● **EXERCISE GOAL**
Within the records below, find each line with the word "мастило" and copy it out.

[Opening SUPPLIED RECORDS section]

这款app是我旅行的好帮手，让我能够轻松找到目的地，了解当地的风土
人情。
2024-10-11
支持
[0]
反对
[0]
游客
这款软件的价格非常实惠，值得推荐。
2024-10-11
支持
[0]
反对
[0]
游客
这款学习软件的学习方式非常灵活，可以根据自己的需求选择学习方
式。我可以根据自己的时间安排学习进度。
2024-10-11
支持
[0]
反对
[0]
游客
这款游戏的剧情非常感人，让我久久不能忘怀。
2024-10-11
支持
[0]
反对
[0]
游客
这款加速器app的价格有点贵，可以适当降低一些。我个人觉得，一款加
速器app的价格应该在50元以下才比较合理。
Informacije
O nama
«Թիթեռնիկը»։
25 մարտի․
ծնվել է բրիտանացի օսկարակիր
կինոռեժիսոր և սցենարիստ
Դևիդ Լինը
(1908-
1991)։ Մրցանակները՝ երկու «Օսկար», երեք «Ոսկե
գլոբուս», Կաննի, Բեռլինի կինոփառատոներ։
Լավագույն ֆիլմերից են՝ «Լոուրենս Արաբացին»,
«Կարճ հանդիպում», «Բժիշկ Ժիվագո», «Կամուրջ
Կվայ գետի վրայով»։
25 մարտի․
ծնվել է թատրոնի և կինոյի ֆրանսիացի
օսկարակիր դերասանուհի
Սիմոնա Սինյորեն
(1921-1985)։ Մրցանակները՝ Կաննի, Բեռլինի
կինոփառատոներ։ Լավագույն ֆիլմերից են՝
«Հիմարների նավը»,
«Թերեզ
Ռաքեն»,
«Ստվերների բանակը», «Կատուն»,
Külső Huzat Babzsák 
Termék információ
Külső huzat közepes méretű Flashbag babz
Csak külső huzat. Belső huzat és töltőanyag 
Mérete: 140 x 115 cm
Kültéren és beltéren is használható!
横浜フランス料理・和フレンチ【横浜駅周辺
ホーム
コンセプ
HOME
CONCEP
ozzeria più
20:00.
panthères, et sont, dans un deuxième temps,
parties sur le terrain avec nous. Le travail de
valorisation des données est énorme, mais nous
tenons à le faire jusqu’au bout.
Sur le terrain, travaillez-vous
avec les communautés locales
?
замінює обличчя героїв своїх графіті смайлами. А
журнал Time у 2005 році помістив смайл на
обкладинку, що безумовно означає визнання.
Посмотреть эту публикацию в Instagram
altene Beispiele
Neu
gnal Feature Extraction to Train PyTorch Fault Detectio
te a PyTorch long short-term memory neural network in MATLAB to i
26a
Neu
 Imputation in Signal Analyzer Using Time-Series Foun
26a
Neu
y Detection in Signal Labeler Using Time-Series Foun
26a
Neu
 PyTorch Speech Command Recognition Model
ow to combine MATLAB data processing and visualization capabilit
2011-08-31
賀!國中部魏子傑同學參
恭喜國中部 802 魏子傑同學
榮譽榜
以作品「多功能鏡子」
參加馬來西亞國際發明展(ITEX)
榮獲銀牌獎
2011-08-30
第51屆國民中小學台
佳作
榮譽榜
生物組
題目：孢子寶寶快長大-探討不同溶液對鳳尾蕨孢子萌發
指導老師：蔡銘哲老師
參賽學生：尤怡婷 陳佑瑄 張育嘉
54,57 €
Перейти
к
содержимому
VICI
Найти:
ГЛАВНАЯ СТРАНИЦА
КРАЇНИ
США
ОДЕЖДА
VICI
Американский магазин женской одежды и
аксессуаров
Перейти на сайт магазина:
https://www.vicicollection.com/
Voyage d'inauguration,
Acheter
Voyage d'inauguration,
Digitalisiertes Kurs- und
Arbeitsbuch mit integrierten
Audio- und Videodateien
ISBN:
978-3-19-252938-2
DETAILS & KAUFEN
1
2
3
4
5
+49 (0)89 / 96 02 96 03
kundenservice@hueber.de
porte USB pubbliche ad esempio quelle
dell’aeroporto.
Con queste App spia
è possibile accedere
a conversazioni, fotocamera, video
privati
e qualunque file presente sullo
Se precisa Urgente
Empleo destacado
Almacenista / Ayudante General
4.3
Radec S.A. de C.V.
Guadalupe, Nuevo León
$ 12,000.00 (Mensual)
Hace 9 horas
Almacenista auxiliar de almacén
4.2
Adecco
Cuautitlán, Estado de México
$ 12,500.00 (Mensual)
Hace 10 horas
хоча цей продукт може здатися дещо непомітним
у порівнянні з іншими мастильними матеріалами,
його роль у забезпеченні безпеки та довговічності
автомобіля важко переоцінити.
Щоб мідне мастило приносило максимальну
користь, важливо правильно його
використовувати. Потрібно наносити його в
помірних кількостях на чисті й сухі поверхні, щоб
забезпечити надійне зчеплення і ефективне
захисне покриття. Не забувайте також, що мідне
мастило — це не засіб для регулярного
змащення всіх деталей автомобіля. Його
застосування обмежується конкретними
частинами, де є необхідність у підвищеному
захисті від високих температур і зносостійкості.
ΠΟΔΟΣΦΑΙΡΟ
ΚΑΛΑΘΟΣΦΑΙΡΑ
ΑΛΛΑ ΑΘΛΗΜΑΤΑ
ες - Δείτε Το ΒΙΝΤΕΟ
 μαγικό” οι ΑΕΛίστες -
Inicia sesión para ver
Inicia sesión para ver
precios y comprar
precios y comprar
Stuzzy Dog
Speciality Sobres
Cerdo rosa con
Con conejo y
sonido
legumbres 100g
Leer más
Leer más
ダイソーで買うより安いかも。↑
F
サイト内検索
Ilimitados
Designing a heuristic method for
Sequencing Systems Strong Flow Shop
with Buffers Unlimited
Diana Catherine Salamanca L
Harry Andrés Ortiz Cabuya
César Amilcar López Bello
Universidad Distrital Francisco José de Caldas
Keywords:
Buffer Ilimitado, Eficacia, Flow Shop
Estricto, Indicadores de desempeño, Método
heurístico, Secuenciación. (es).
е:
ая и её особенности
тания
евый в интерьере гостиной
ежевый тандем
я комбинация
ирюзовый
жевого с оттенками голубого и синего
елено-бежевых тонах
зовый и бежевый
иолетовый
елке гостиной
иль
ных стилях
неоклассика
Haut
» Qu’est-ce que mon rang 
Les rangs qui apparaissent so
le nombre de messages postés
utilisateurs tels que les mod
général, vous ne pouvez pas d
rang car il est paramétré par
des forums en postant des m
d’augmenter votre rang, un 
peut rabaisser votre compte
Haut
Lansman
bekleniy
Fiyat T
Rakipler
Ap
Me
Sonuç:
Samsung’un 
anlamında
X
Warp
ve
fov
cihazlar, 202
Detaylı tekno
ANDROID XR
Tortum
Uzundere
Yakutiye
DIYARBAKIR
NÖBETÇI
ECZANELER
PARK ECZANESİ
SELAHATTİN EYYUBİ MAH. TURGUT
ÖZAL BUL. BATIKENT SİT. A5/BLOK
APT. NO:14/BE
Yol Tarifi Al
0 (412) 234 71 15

[Closing SUPPLIED RECORDS section]

● **PROBLEM SOLUTION**
Щоб мідне мастило приносило максимальну
мастило — це не засіб для регулярного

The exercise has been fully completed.